On 03/28/2010 01:01 PM, Evan Prodromou wrote:
Josh Roesslein wrote:
A backup idea would be to directly develop the server in C++. This would require developing a bridge between StatusNet and the server. New statuses would need to be passed via a protocol
to the streaming servers.
I think you'd want to do this anyways. We'd probably want to design this so that new notices go into a queue (we have an extensive queue system already!), and that offline queue handler processes shuttle the notices between the queues and the streaming server.
I'd definitely recommend that anybody looking into a streaming API implementation also take a quick look at how our realtime web delivery plugins currently work.

The StatusNet-side code plugs into our background queue processing; for each new notice a chunk of markup with the info for the notice is whipped up, and it's sent over to an external streaming server (Meteor, Orbited, or Comet) along with a list of subscribable paths that it should go to.

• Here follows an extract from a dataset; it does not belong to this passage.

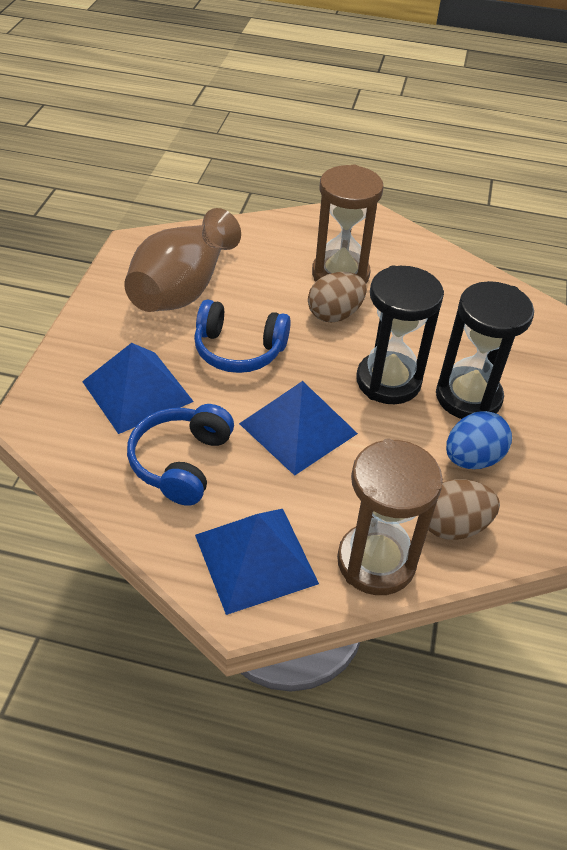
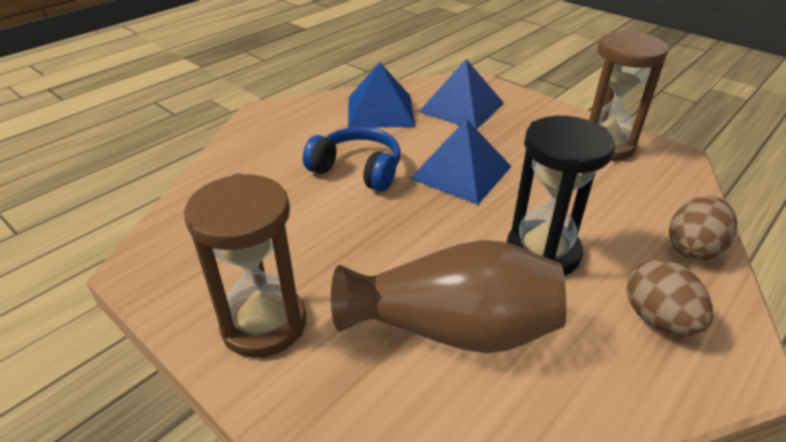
black hourglass: [356,265,444,404] [436,281,534,419] = 2 -> [507,116,615,276] = 1
blue egg: [446,411,512,469] = 1 -> none = 0
blue headphones: [127,404,234,506] [194,300,291,373] = 2 -> [303,127,401,192] = 1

If there are any active client connections to the streaming server for one of those paths, the notice info gets delivered on to them, where the browser-side JavaScript inserts it into the web page.

I'm not familiar enough with the Twitter streaming API details to know how difficult it'll be to adapt an existing streaming helper like Meteor to that API or whether something more purpose-built will be required, but it's likely going to work on similar lines.